= May Wong =

Singaporean community and social worker

May Bernice Wong (née Hing;1899 - 1989) was a Singaporean community and social worker. She was president of Singapore's Chinese Women’s Association from 1949 till her death in 1989.

==Biography==
Wong was born in 1899 in Sacramento, California, the eldest of 16 children.

Wong moved to Hong Kong and then China, followed by Singapore in 1930. She volunteered for the Young Women’s Christian Association, Po Leung Kuk (a home for girls and women) and children's charities. At Po Leung Kuk she helped to train the women in domestic work, sewing, embroidery and childcare. She also organised charity balls and fairs to raise funds for war orphans of China and Great Britain.

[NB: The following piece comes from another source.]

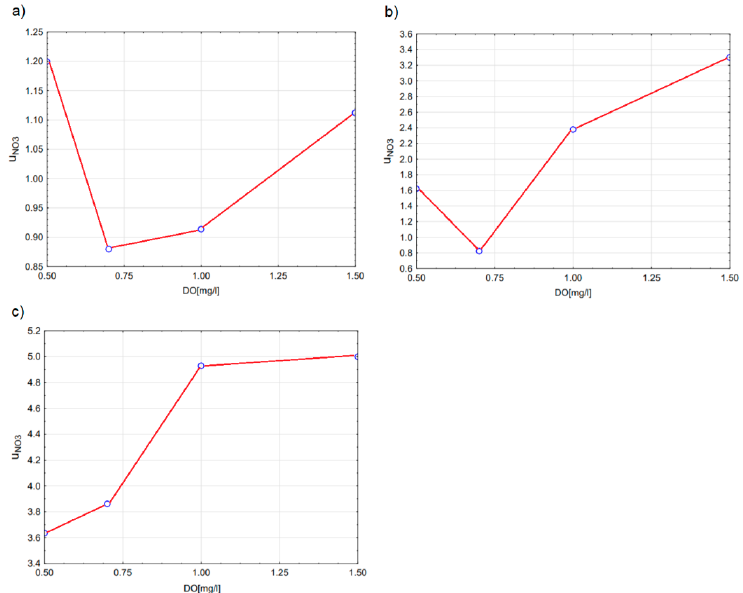
Figure 5. Influence of DO on the μ NO3-N (NOB) value for: ( a ) T = 10 °C, ( b ) T = 16 °C, ( c ) T = 30 °C.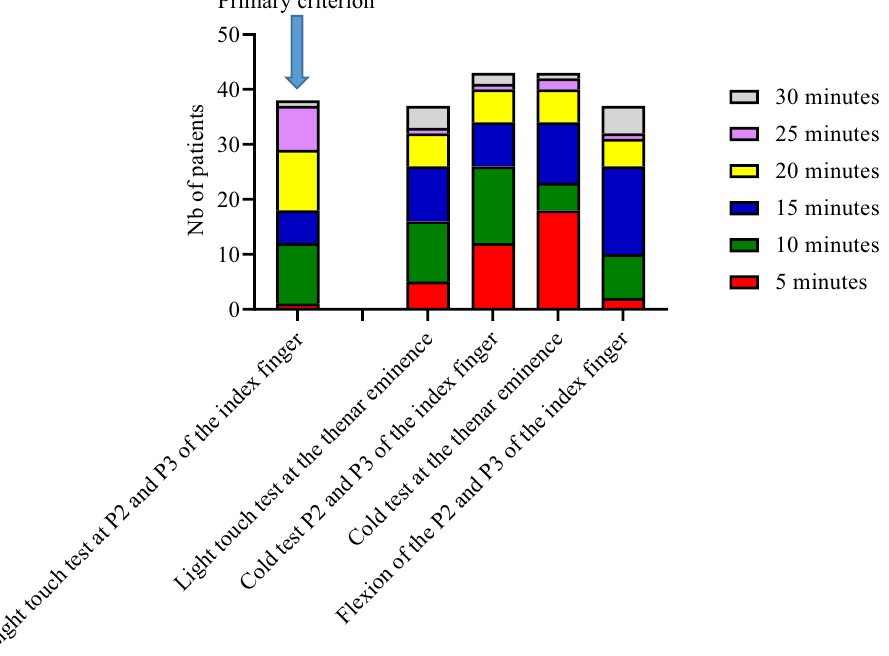
Figure 2. Repartition of onset time for successful block according to the sensory and motor test results.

In 1941, Wong took a St John Ambulance nursing course and joined the nursing team at a medical centre in Havelock Road. When the sister-in-charge was transferred elsewhere, Wong took over the running of the centre. In February 1942, days before the Japanese invaded Singapore, May and her children left for Australia. She returned after the war, and resumed her charity work. In 1948 she organised the Keppel Harbour Feeding Centre to provide food for hungry children.

In 1978, when May was nearly 80 years old, the Chinese Women's Association (CWA) took over the management of the Henderson Senior Citizens’ Home, a sheltered housing project of the Council of Social Service. Together with CWA treasurer Violet Wong, who was also in her 70s, May supervised the running of the home for the next 11 years.

=== Recognition ===
In 1937 Wong was made a Member of the Order of the British Empire for her contributions to Singapore society. She was awarded the Jubilee Medal for Active War Service by King George VI for her nursing work at the first aid post at Havelock Road. In 1977 she received the Pingat Bakti Masyarakat Award.

In 2003, the May Wong Lifestyle Centre at the Henderson Senior Citizens' Home was opened in her memory.

== Personal life ==
In 1920 she married Wong Shui Kei, a Chinese-born Stanford University graduate who became a banker. They had four children.